CrateDB Fundamentals

Menu

Aggregating and Grouping Data

CrateDB Academy: CrateDB Fundamentals

 

When working with large amounts of data, we often need to simplify or summarise the data set in order to gain insights from it. In SQL, this can be achieved by using a combination of aggregate functions and grouping. CrateDB supports both of these concepts, and we'll explore them in this video using our Chicago taxi rides table. Let's dive in!

Here I've connected to my CrateDB cluster with the Crash CLI. The first thing to do is find out how many records are in our taxi_rides table. This query tells us that there are 245,000 records. These are all of the rides for the month of April 2024. We've actually already started using aggregations here. The COUNT function is a good example of a simple aggregation. It returns a single summary value telling us how many rows are in the table. With this much information available, the value of data contained in a single row is often less important than the insights gained from looking at the summary of some metric applied to all or some of the rows.

Let's dig in further and see how CrateDB can help us understand the data in this table. Here is the schema for our taxi_rides table. The totalcost column contains data about the total dollar cost of each taxi ride made up from the base fare, plus any tips, tolls, and extras. Using aggregate functions we can work out what the average total cost of a taxi ride was, and we can see that the average amount paid was around $25.73. The average aggregation function only considers values that are not null, so we don't need to add an extra clause to our SQL statement to exclude these from the calculation.

Using the MAX aggregation function, we can find the highest value for a given column. This query finds the ride that went the furthest, and that's a pretty long way.

What if we wanted to know the trip ID of the furthest ride so that we could dig into the details some more? Let's find out how. The max_by aggregation function returns the value of 1 column from the row that contains the maximum value of another. This query retrieves the trip ID for that long ride. Using this ID we can ask questions such as which vehicle drove that trip and what was the total cost. Here we see it cost $1579.50 and that the trip was undertaken by vehicle 5413.

As you might expect, we can also use aggregations against a subset of the records in a table. Here we're asking for the average total cost of trips between 10 and 20 miles long. These trips cost, on average $47.40. Aggregate functions produce a single result. We often need to produce richer summaries of the data. For example, what if we wanted to know the average total cost per ride originating in each of the city's community areas? For this, we need to introduce grouping using a GROUP BY clause.

GROUP BY groups rows that have the same values. Aggregation functions can then be applied to these groups to produce a single resulting value for each one.

Here is a query that tells us the average cost per ride, split out by community area. I've chosen to return these in descending order of average cost and to limit my result set to five entries. Community area 76 seems to be the best place for taxi drivers to pick up passengers whose trips have the highest average total fare.

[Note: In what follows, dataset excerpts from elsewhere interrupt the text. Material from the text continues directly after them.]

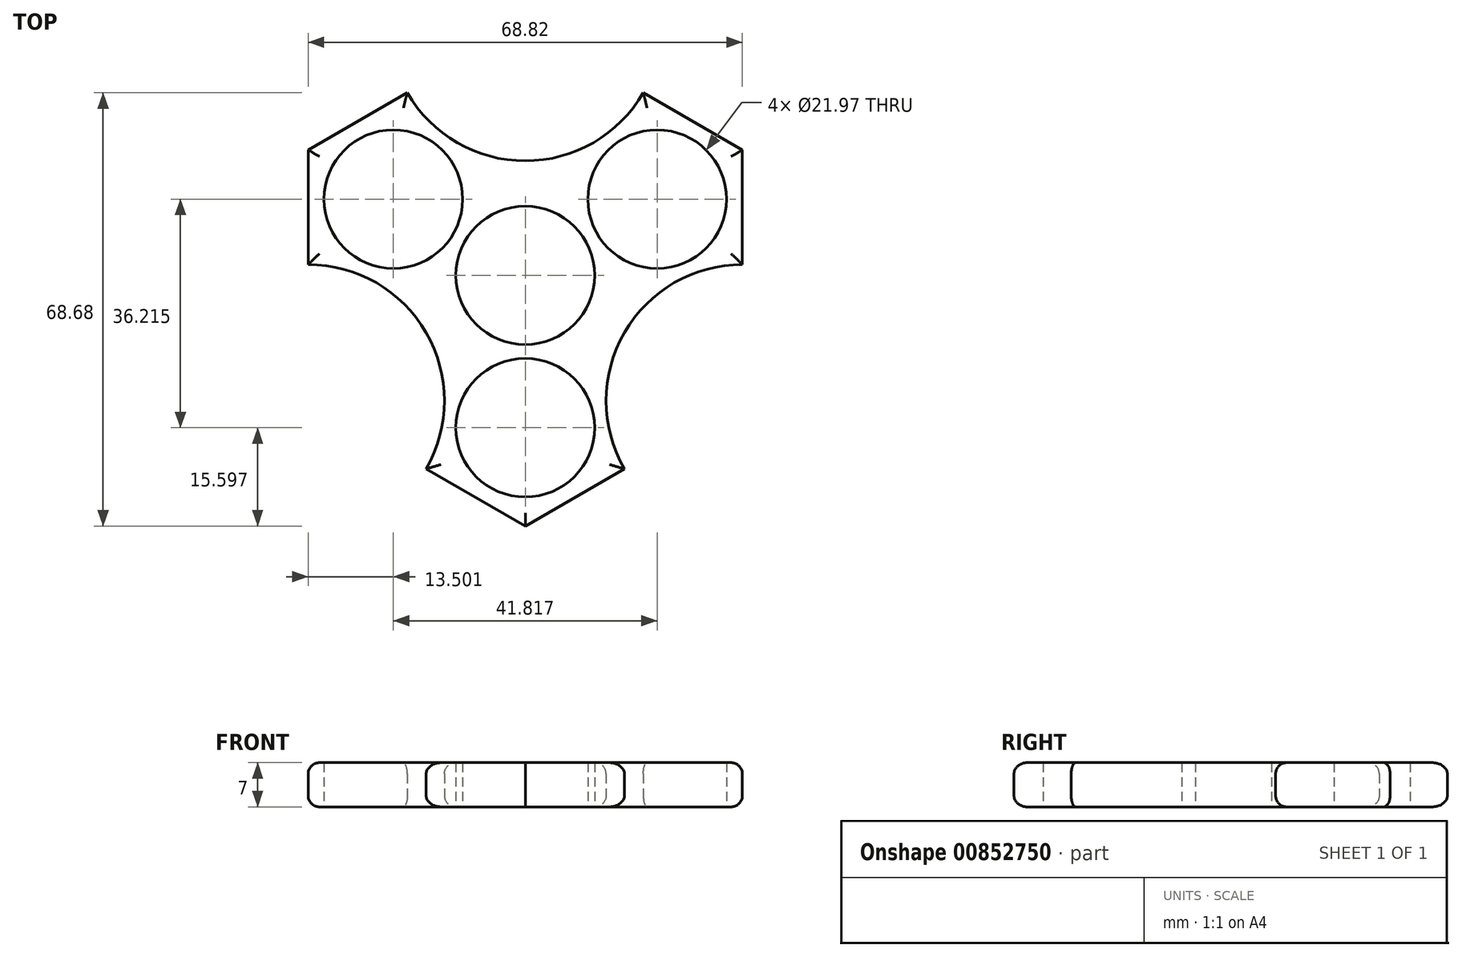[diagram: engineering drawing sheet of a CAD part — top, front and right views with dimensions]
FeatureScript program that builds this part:
annotation { "Feature Type Name" : "Feature", "Feature Type Description" : "" }
export const myFeature = defineFeature(function(context is Context, id is Id, definition is map)
    precondition{}
    {
        {
            var Q0;
            Q0=qCreatedBy(makeId("Top.planeOp"),FACE);
            var sketch = newSketch(context, id + "F0", { "sketchPlane" : qUnion([Q0])});
            skCircle(sketch, "E0.cCircle", {"center": v(0, 0) * mm, "radius": 34.41 * mm, "construction": true});
            skLineSegment(sketch, "E0.0", {"start": v(34.41, 19.87) * mm, "end": v(34.41, -19.87) * mm});
            skLineSegment(sketch, "E0.1", {"start": v(34.41, -19.87) * mm, "end": v(0, -39.74) * mm});
            skLineSegment(sketch, "E0.2", {"start": v(0, -39.74) * mm, "end": v(-34.41, -19.87) * mm});
            skLineSegment(sketch, "E0.3", {"start": v(-34.41, -19.87) * mm, "end": v(-34.41, 19.87) * mm});
            skLineSegment(sketch, "E0.4", {"start": v(-34.41, 19.87) * mm, "end": v(0, 39.74) * mm});
            skLineSegment(sketch, "E0.5", {"start": v(0, 39.74) * mm, "end": v(34.41, 19.87) * mm});
            skPoint(sketch, "E0.0.midPoint", {"position": v(34.41, 0) * mm});
            skCircle(sketch, "E1", {"center": v(0, 0) * mm, "radius": 10.99 * mm});
            skCircle(sketch, "E2", {"center": v(0, 39.74) * mm, "radius": 21.59 * mm});
            skCircle(sketch, "E3", {"center": v(34.41, -19.87) * mm, "radius": 21.59 * mm});
            skCircle(sketch, "E4", {"center": v(-34.41, -19.87) * mm, "radius": 21.59 * mm});
            skCircle(sketch, "E5.cCircle", {"center": v(0, 0) * mm, "radius": 20.9 * mm, "construction": true});
            skLineSegment(sketch, "E5.0", {"start": v(20.9, 12.07) * mm, "end": v(20.9, -12.07) * mm, "construction": true});
            skLineSegment(sketch, "E5.1", {"start": v(20.9, -12.07) * mm, "end": v(0, -24.14) * mm, "construction": true});
            skLineSegment(sketch, "E5.2", {"start": v(0, -24.14) * mm, "end": v(-20.9, -12.07) * mm, "construction": true});
            skLineSegment(sketch, "E5.3", {"start": v(-20.9, -12.07) * mm, "end": v(-20.9, 12.07) * mm, "construction": true});
            skLineSegment(sketch, "E5.4", {"start": v(-20.9, 12.07) * mm, "end": v(0, 24.14) * mm, "construction": true});
            skLineSegment(sketch, "E5.5", {"start": v(0, 24.14) * mm, "end": v(20.9, 12.07) * mm, "construction": true});
            skPoint(sketch, "E5.0.midPoint", {"position": v(20.9, 0) * mm});
            skCircle(sketch, "E6", {"center": v(-20.9, 12.07) * mm, "radius": 10.99 * mm});
            skCircle(sketch, "E7", {"center": v(20.9, 12.07) * mm, "radius": 10.99 * mm});
            skCircle(sketch, "E8", {"center": v(0, -24.14) * mm, "radius": 10.99 * mm});
            skSolve(sketch);
        }
        {
            var Q0;
            Q0=makeQuery(id+"F0.imprint","IMPRINT",FACE,{"disambiguationData":[TD([[makeQuery(id+"F0.imprint","IMPRINT",EDGE,{"derivedFrom":sQuery(id+"F0.wireOp",EDGE,"E1")}),-1.0]])]});
            extrude(context, id + "F1", {"entities" : qUnion([Q0]), "depth" : 7 * mm, "offsetDistance" : 25.4 * mm});
        }
        {
            var Q0;
            Q0=makeQuery(id+"F1.opExtrude","CAP_EDGE",EDGE,{"disambiguationData":[OSD([sQuery(id+"F0.wireOp",EDGE,"E4")])],"isStart":false});
            var Q1;
            Q1=makeQuery(id+"F1.opExtrude","CAP_EDGE",EDGE,{"disambiguationData":[OSD([sQuery(id+"F0.wireOp",EDGE,"E0.3")])],"isStart":false});
            var Q2;
            Q2=makeQuery(id+"F1.opExtrude","CAP_EDGE",EDGE,{"disambiguationData":[OSD([sQuery(id+"F0.wireOp",EDGE,"E0.4")])],"isStart":false});
            var Q3;
            Q3=makeQuery(id+"F1.opExtrude","CAP_EDGE",EDGE,{"disambiguationData":[OSD([sQuery(id+"F0.wireOp",EDGE,"E2")])],"isStart":false});
            var Q4;
            Q4=makeQuery(id+"F1.opExtrude","CAP_EDGE",EDGE,{"disambiguationData":[OSD([sQuery(id+"F0.wireOp",EDGE,"E0.5")])],"isStart":false});
            var Q5;
            Q5=makeQuery(id+"F1.opExtrude","CAP_EDGE",EDGE,{"disambiguationData":[OSD([sQuery(id+"F0.wireOp",EDGE,"E0.0")])],"isStart":false});
            var Q6;
            Q6=makeQuery(id+"F1.opExtrude","CAP_EDGE",EDGE,{"disambiguationData":[OSD([sQuery(id+"F0.wireOp",EDGE,"E0.2")])],"isStart":false});
            var Q7;
            Q7=makeQuery(id+"F1.opExtrude","CAP_EDGE",EDGE,{"disambiguationData":[OSD([sQuery(id+"F0.wireOp",EDGE,"E0.1")])],"isStart":false});
            var Q8;
            Q8=makeQuery(id+"F1.opExtrude","CAP_EDGE",EDGE,{"disambiguationData":[OSD([sQuery(id+"F0.wireOp",EDGE,"E3")])],"isStart":false});
            var Q9;
            Q9=makeQuery(id+"F1.opExtrude","CAP_EDGE",EDGE,{"disambiguationData":[OSD([sQuery(id+"F0.wireOp",EDGE,"E3")])],"isStart":true});
            var Q10;
            Q10=makeQuery(id+"F1.opExtrude","CAP_EDGE",EDGE,{"disambiguationData":[OSD([sQuery(id+"F0.wireOp",EDGE,"E0.1")])],"isStart":true});
            var Q11;
            Q11=makeQuery(id+"F1.opExtrude","CAP_EDGE",EDGE,{"disambiguationData":[OSD([sQuery(id+"F0.wireOp",EDGE,"E0.2")])],"isStart":true});
            var Q12;
            Q12=makeQuery(id+"F1.opExtrude","CAP_EDGE",EDGE,{"disambiguationData":[OSD([sQuery(id+"F0.wireOp",EDGE,"E4")])],"isStart":true});
            var Q13;
            Q13=makeQuery(id+"F1.opExtrude","CAP_EDGE",EDGE,{"disambiguationData":[OSD([sQuery(id+"F0.wireOp",EDGE,"E0.3")])],"isStart":true});
            var Q14;
            Q14=makeQuery(id+"F1.opExtrude","CAP_EDGE",EDGE,{"disambiguationData":[OSD([sQuery(id+"F0.wireOp",EDGE,"E0.4")])],"isStart":true});
            var Q15;
            Q15=makeQuery(id+"F1.opExtrude","CAP_EDGE",EDGE,{"disambiguationData":[OSD([sQuery(id+"F0.wireOp",EDGE,"E2")])],"isStart":true});
            var Q16;
            Q16=makeQuery(id+"F1.opExtrude","CAP_EDGE",EDGE,{"disambiguationData":[OSD([sQuery(id+"F0.wireOp",EDGE,"E0.5")])],"isStart":true});
            var Q17;
            Q17=makeQuery(id+"F1.opExtrude","CAP_EDGE",EDGE,{"disambiguationData":[OSD([sQuery(id+"F0.wireOp",EDGE,"E0.0")])],"isStart":true});
            fillet(context, id + "F2", {"entities" : qUnion([Q0, Q1, Q2, Q3, Q4, Q5, Q6, Q7, Q8, Q9, Q10, Q11, Q12, Q13, Q14, Q15, Q16, Q17]), "radius" : 1.78 * mm, "tangentPropagation" : true, "allowEdgeOverflow" : false});
        }
    });
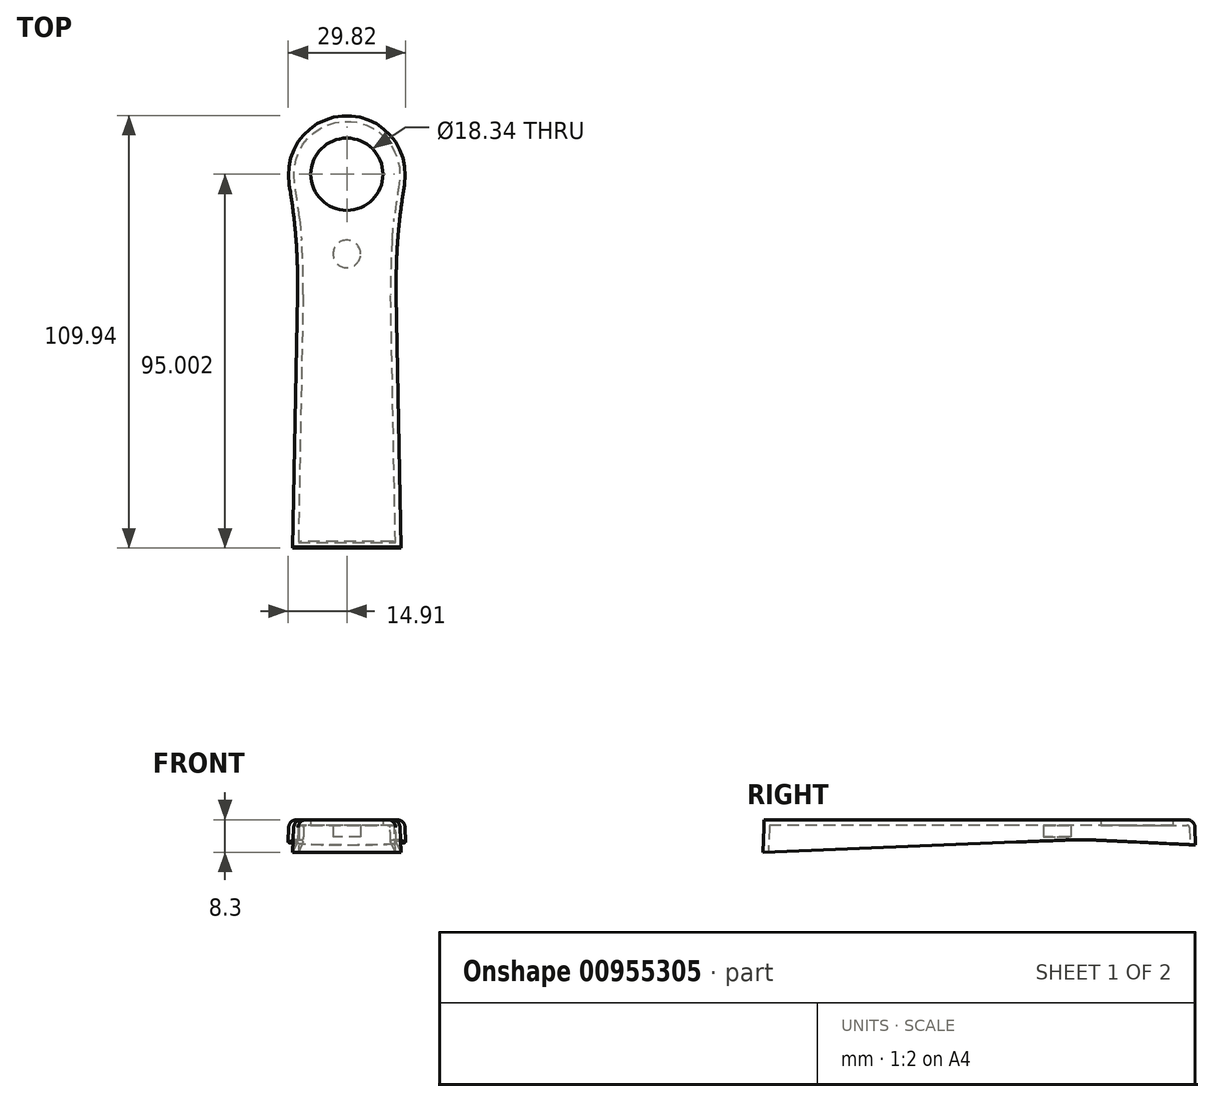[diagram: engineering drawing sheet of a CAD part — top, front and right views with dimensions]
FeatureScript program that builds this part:
annotation { "Feature Type Name" : "Feature", "Feature Type Description" : "" }
export const myFeature = defineFeature(function(context is Context, id is Id, definition is map)
    precondition{}
    {
        {
            var Q0;
            Q0=qCreatedBy(makeId("Top.planeOp"),FACE);
            var sketch = newSketch(context, id + "F0", { "sketchPlane" : qUnion([Q0])});
            skCircle(sketch, "E0", {"center": v(0, 42.9) * mm, "radius": 15 * mm});
            skLineSegment(sketch, "E1", {"start": v(-12.25, 34.25) * mm, "end": v(-13.75, -52.1) * mm});
            skLineSegment(sketch, "E2.MirrorCS", {"start": v(13.75, -52.1) * mm, "end": v(0, -52.37) * mm});
            skLineSegment(sketch, "E3.MirrorCS", {"start": v(12.25, 34.25) * mm, "end": v(13.75, -52.1) * mm});
            skLineSegment(sketch, "E4", {"start": v(-22.96, -39.9) * mm, "end": v(24.26, -39.9) * mm, "construction": true});
            skLineSegment(sketch, "E5", {"start": v(-22.63, 27.9) * mm, "end": v(23.45, 27.9) * mm, "construction": true});
            skLineSegment(sketch, "E6", {"start": v(-22.5, 57.9) * mm, "end": v(23.03, 57.9) * mm, "construction": true});
            skLineSegment(sketch, "E7", {"start": v(-13.75, -52.1) * mm, "end": v(13.75, -52.1) * mm});
            skSolve(sketch);
        }
        {
            var Q0;
            {var subQ0=sQuery(id+"F0.wireOp",EDGE,"E1");Q0=makeQuery(id+"F0.imprint","IMPRINT",FACE,{"disambiguationData":[TD([[makeQuery(id+"F0.imprint","IMPRINT",EDGE,{"derivedFrom":subQ0}),1.0]])]});}
            var Q1;
            {var subQ0=sQuery(id+"F0.wireOp",EDGE,"E0");var subQ1=makeQuery(id+"F0.imprint","INTERSECT",VERTEX,{"derivedFrom":[subQ0,sQuery(id+"F0.wireOp",EDGE,"E1")]});Q1=makeQuery(id+"F0.imprint","IMPRINT",FACE,{"disambiguationData":[TD([[makeQuery(id+"F0.imprint","IMPRINT",EDGE,{"disambiguationData":[TD([[subQ1,-1.0]])],"derivedFrom":subQ0}),1.0]])]});}
            extrude(context, id + "F1", {"entities" : qUnion([Q0, Q1]), "depth" : 8.3 * mm, "offsetDistance" : 25 * mm, "hasDraft" : true, "draftAngle" : 2 * degree, "draftPullDirection" : true});
        }
        {
            var Q0;
            Q0=makeQuery(id+"F1.opExtrude","SWEPT_EDGE",EDGE,{"disambiguationData":[OSD([sQuery(id+"F0.wireOp",EDGE,"E0"),sQuery(id+"F0.wireOp",EDGE,"E1")])]});
            var Q1;
            Q1=makeQuery(id+"F1.opExtrude","SWEPT_EDGE",EDGE,{"disambiguationData":[OSD([sQuery(id+"F0.wireOp",EDGE,"E0"),sQuery(id+"F0.wireOp",EDGE,"E3.MirrorCS")])]});
            fillet(context, id + "F2", {"entities" : qUnion([Q0, Q1]), "radius" : 150 * mm, "tangentPropagation" : true, "allowEdgeOverflow" : false});
        }
        {
            var Q0;
            Q0=makeQuery(id+"F1.opExtrude","CAP_EDGE",EDGE,{"disambiguationData":[OSD([sQuery(id+"F0.wireOp",EDGE,"E1")])],"isStart":false});
            fillet(context, id + "F3", {"entities" : qUnion([Q0]), "radius" : 2 * mm, "tangentPropagation" : true, "allowEdgeOverflow" : false});
        }
        {
            var Q0;
            Q0=makeQuery(id+"F1.opExtrude","CAP_FACE",FACE,{"disambiguationData":[OSD([sQuery(id+"F0.wireOp",EDGE,"E0"),sQuery(id+"F0.wireOp",EDGE,"E1"),sQuery(id+"F0.wireOp",EDGE,"UaFMypc2-69WY-RVk6-lVYq-pUJX6FrObcbF"),sQuery(id+"F0.wireOp",EDGE,"E2.MirrorCS"),sQuery(id+"F0.wireOp",EDGE,"E3.MirrorCS")])],"isStart":true});
            shell(context, id + "F4", {"entities" : qUnion([Q0]), "thickness" : 1.4 * mm});
        }
        {
            var Q0;
            {var subQ0=sQuery(id+"F0.wireOp",EDGE,"E7");var subQ1=sQuery(id+"F0.wireOp",EDGE,"E3.MirrorCS");var subQ2=sQuery(id+"F0.wireOp",EDGE,"E1");var subQ3=sQuery(id+"F0.wireOp",EDGE,"E0");Q0=makeQuery(id+"F4.opShell","OFFSET_FACE",FACE,{"disambiguationData":[OSD([subQ3,subQ2,subQ1,subQ0]),TDD([makeQuery(id+"F1.opExtrude","CAP_FACE",FACE,{"disambiguationData":[OSD([subQ3,subQ2,subQ1,subQ0])],"isStart":false})])]});}
            var sketch = newSketch(context, id + "F5", { "sketchPlane" : qUnion([Q0])});
            skCircle(sketch, "E8", {"center": v(0, -42.9) * mm, "radius": 9.17 * mm});
            skSolve(sketch);
        }
        {
            var Q0;
            Q0 = qSketchRegion(id + "F5", true);
            extrude(context, id + "F6", {"entities" : qUnion([Q0]), "operationType" : NewBodyOperationType.REMOVE, "oppositeDirection" : true, "depth" : 25 * mm, "offsetDistance" : 25 * mm});
        }
        {
            var Q0;
            {var subQ0=sQuery(id+"F0.wireOp",EDGE,"E1");Q0=makeQuery(id+"F0.imprint","IMPRINT",FACE,{"disambiguationData":[TD([[makeQuery(id+"F0.imprint","IMPRINT",EDGE,{"derivedFrom":subQ0}),1.0]])]});}
            var sketch = newSketch(context, id + "F7", { "sketchPlane" : qUnion([Q0])});
            skCircle(sketch, "E9", {"center": v(0, 22.66) * mm, "radius": 3.5 * mm});
            skSolve(sketch);
        }
        {
            var Q0;
            Q0=makeQuery(id+"F7.imprint","IMPRINT",FACE,{"disambiguationData":[TD([[makeQuery(id+"F7.imprint","IMPRINT",EDGE,{"derivedFrom":sQuery(id+"F7.wireOp",EDGE,"E9")}),1.0]])]});
            var Q1;
            {var subQ0=sQuery(id+"F0.wireOp",EDGE,"E7");var subQ1=sQuery(id+"F0.wireOp",EDGE,"E3.MirrorCS");var subQ2=sQuery(id+"F0.wireOp",EDGE,"E1");var subQ3=sQuery(id+"F0.wireOp",EDGE,"E0");Q1=makeQuery(id+"F4.opShell","OFFSET_FACE",FACE,{"disambiguationData":[OSD([subQ3,subQ2,subQ1,subQ0]),TDD([makeQuery(id+"F1.opExtrude","CAP_FACE",FACE,{"disambiguationData":[OSD([subQ3,subQ2,subQ1,subQ0])],"isStart":false})])]});}
            extrude(context, id + "F8", {"entities" : qUnion([Q0]), "operationType" : NewBodyOperationType.ADD, "endBound" : BoundingType.UP_TO_SURFACE, "depth" : 25 * mm, "endBoundEntityFace" : qUnion([Q1]), "offsetDistance" : 25 * mm});
        }
        {
            var Q0;
            Q0=makeQuery(id+"F8.opExtrude","CAP_FACE",FACE,{"disambiguationData":[OSD([sQuery(id+"F7.wireOp",EDGE,"E9")])],"isStart":true});
            extrude(context, id + "F9", {"entities" : qUnion([Q0]), "operationType" : NewBodyOperationType.REMOVE, "oppositeDirection" : true, "depth" : 4 * mm, "offsetDistance" : 25 * mm});
        }
        {
            var Q0;
            Q0=qCreatedBy(makeId("Right.planeOp"),FACE);
            var sketch = newSketch(context, id + "F10", { "sketchPlane" : qUnion([Q0])});
            skLineSegment(sketch, "E10", {"start": v(57.9, 1.9) * mm, "end": v(28.94, 3.3) * mm});
            skLineSegment(sketch, "E11", {"start": v(28.94, 3.3) * mm, "end": v(-52.1, 0) * mm});
            skLineSegment(sketch, "E12", {"start": v(57.9, 1.9) * mm, "end": v(57.9, 0) * mm});
            skLineSegment(sketch, "E13", {"start": v(57.9, 0) * mm, "end": v(-52.1, 0) * mm});
            skSolve(sketch);
        }
        {
            var Q0;
            Q0 = qSketchRegion(id + "F10", true);
            extrude(context, id + "F11", {"entities" : qUnion([Q0]), "depth" : 25 * mm, "offsetDistance" : 25 * mm, "hasSecondDirection" : true, "secondDirectionOppositeDirection" : true, "secondDirectionDepth" : 25 * mm});
        }
        {
            var Q0;
            Q0=makeQuery(id+"F11.opExtrude","SWEPT_EDGE",EDGE,{"disambiguationData":[OSD([sQuery(id+"F10.wireOp",EDGE,"E10"),sQuery(id+"F10.wireOp",EDGE,"E11")])]});
            fillet(context, id + "F12", {"entities" : qUnion([Q0]), "radius" : 60 * mm, "tangentPropagation" : true, "allowEdgeOverflow" : false});
        }
        {
            var Q0;
            Q0=makeQuery(id+"F11.opExtrude","SWEPT_BODY",BODY,{"disambiguationData":[OSD([sQuery(id+"F10.wireOp",EDGE,"E10"),sQuery(id+"F10.wireOp",EDGE,"E11"),sQuery(id+"F10.wireOp",EDGE,"E12"),sQuery(id+"F10.wireOp",EDGE,"E13")])]});
            var Q1;
            Q1=makeQuery(id+"F1.opExtrude","SWEPT_BODY",BODY,{"disambiguationData":[OSD([sQuery(id+"F0.wireOp",EDGE,"E0"),sQuery(id+"F0.wireOp",EDGE,"E1"),sQuery(id+"F0.wireOp",EDGE,"E3.MirrorCS"),sQuery(id+"F0.wireOp",EDGE,"E7")])]});
            booleanBodies(context, id + "F13", {"operationType" : BooleanOperationType.SUBTRACTION, "tools" : qUnion([Q0]), "targets" : qUnion([Q1])});
        }
    });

We could also return the community name directly using a single query like this, and here's our combined result. It's not surprising to find out that these trips originate from the O'Hare community area, which is home to Chicago's largest International Airport.

In this video, you learnt how CrateDB helps you make sense of large amounts of data using aggregate functions and grouping. You'll have noticed the impressive performance that CrateDB offers when performing these operations. Each query in this video taking mere milliseconds to complete. This is in part due to the use of columnar storage by default rather than using a row based format. Adopting this approach, in which relevant values are stored together makes aggregations more efficient.

I encourage you to experiment with these concepts using your own CrateDB cluster, the taxi_rides table and by referring to the relevant sections of the CrateDB documentation online.